If you were a longtime fan of the “Late Show with David Letterman,” Tony Mendez would likely stand out to you.
He was better known by Letterman as the “cue card boy.” Over the show’s long stint on TV, Mendez had grown to be one of the iconic and lovable regular onscreen presences alongside the late-night star. He was an oddball character with a hilarious personality.
Tony Mendez, Iconic Cue Card Boy
Unfortunately, it was recently announced that Tony Mendez passed away at the age of 76 on July 29, according to Deadline. He was at his Miami Beach home at the time of his passing. Andrew Corbin, his former companion, confirmed his death. The cause of death is unknown at this time.
David Letterman was well-known for having his behind-the-scenes workers join him on the late-night stage. His stage manager, Biff Henderson, the announcer, Alan Kalter, and his assistant, Stephanie Birkitt, were all regulars on the program.
Tony Mendez stood out especially. The Havana, Cuba worker had spent a total of 21 years alongside David Letterman. He even hosted his own series of online videos that he called “The Tony Mendez Show.” He started his gig back when the show was on NBC and became full-time in 1993 when “Late Night with David Letterman” moved to CBS. He stayed with the show until 2014.
Mendez was also a cue card handler for “Saturday Night Live” before joining Letterman. You may even recognize him from his stint on Broadway as a dancer. He was in many different productions during the 1970s and 1980s, including “Pippin” and “Irene.”
Tony Mendez Fired from Show
According to The New York Times, his fascinating time on the show ended in a negative way. His full-time gig ended in 2014, one year before Letterman’s retirement, after Mendez physically assaulted Bill Scheft. He was one of the writers for the show. It all had to do with a cue card change.
“It was an unfortunate way to end his time at the show, and a sad way to end a 22-year friendship,” Scheft said to the news outlet when the incident occurred in 2014.

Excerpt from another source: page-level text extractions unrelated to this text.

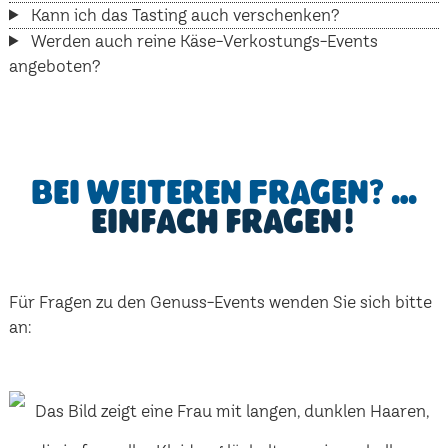
Kann ich das Tasting auch verschenken?
Werden auch reine Käse-Verkostungs-Events
angeboten?
Bei weiteren Fragen? …
einfach fragen!
Für Fragen zu den Genuss-Events wenden Sie sich bitte
an:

Mendez was a master of his craft. He helped change the atmosphere on “Saturday Night Live” when he was there. “It was the most stressful job I ever had. The hosts were totally freaked out. They would all try to memorize, and I would tell them that the script was going to be changing until the last minute, so they had to follow me,” he said to The New Yorker in 2001.
When he switched over to work with David Letterman, the two formed a close bond. That all changed when he was fired, unfortunately.